— Problem to work on —
The output is the lines below from the one with "index dip: (196, 208)" through the one with "ring pip: (312, 2)", both included, printed exactly and with no other line.

━━ Given information

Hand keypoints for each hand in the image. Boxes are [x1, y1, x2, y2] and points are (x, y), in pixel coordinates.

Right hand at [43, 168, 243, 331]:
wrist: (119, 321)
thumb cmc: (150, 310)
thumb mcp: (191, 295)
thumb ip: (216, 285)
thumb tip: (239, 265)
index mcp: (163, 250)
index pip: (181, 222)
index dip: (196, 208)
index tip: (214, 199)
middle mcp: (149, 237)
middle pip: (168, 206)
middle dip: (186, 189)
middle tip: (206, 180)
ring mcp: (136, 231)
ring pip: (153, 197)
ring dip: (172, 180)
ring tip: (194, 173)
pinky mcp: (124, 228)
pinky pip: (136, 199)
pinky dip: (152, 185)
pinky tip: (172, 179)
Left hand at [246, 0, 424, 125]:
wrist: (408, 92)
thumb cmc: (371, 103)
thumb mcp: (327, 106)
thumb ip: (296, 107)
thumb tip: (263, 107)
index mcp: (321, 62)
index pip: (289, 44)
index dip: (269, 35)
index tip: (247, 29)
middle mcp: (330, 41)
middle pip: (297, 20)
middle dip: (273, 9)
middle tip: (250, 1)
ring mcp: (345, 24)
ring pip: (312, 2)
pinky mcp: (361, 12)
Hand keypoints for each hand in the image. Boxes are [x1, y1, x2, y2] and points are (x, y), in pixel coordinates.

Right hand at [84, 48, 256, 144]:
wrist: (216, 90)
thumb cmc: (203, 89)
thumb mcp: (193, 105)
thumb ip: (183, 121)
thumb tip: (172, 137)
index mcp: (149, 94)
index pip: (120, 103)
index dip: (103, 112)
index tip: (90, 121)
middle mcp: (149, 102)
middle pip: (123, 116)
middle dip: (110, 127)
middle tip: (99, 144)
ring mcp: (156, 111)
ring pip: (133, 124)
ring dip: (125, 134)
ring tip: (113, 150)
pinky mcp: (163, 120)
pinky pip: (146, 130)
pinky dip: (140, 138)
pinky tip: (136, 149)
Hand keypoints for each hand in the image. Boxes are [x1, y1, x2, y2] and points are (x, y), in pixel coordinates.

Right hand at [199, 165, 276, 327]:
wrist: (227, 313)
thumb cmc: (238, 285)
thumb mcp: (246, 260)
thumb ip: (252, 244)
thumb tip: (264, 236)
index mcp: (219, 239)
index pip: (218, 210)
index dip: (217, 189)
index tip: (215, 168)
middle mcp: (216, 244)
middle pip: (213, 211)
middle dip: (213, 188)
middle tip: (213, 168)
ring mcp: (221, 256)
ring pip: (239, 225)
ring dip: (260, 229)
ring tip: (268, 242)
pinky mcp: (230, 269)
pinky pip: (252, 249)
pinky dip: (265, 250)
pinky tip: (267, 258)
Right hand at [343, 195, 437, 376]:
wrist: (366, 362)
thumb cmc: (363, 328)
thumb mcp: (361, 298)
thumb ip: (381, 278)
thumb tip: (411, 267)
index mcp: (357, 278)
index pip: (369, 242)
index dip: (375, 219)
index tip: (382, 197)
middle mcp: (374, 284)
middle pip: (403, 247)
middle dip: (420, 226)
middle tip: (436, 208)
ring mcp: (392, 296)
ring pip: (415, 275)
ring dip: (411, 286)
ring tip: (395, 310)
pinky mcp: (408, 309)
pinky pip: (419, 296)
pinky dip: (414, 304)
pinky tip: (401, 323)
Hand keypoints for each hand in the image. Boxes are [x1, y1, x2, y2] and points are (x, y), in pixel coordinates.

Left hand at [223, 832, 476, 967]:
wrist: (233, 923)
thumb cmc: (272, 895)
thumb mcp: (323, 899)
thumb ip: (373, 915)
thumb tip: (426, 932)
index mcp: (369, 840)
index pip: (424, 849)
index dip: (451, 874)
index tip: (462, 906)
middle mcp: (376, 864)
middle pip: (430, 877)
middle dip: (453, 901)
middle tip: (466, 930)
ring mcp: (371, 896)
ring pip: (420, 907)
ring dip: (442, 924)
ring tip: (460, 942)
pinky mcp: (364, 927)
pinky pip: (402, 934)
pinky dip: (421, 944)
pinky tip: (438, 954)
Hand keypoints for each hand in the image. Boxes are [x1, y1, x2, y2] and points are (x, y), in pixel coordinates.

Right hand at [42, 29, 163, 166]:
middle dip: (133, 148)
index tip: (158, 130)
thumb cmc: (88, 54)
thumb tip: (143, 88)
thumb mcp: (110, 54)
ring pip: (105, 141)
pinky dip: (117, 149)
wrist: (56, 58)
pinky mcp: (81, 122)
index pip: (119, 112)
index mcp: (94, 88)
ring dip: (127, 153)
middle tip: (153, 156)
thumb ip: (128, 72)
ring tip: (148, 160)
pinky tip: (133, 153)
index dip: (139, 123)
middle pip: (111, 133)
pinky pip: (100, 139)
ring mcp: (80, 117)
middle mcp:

━━━━

— Response for this exercise —
index dip: (196, 208)
index tip: (214, 199)
middle mcp: (149, 237)
middle pip: (168, 206)
middle dip: (186, 189)
middle tip: (206, 180)
ring mcp: (136, 231)
ring pip: (153, 197)
ring dip: (172, 180)
ring tip: (194, 173)
pinky mcp: (124, 228)
pinky pip: (136, 199)
pinky dip: (152, 185)
pinky tip: (172, 179)
Left hand at [246, 0, 424, 125]:
wrist: (408, 92)
thumb cmc: (371, 103)
thumb mcp: (327, 106)
thumb ip: (296, 107)
thumb tip: (263, 107)
index mcp: (321, 62)
index pip: (289, 44)
index dip: (269, 35)
index tip: (247, 29)
middle mcp: (330, 41)
middle pip: (297, 20)
middle dip: (273, 9)
middle tip: (250, 1)
ring mcp: (345, 24)
ring pip: (312, 2)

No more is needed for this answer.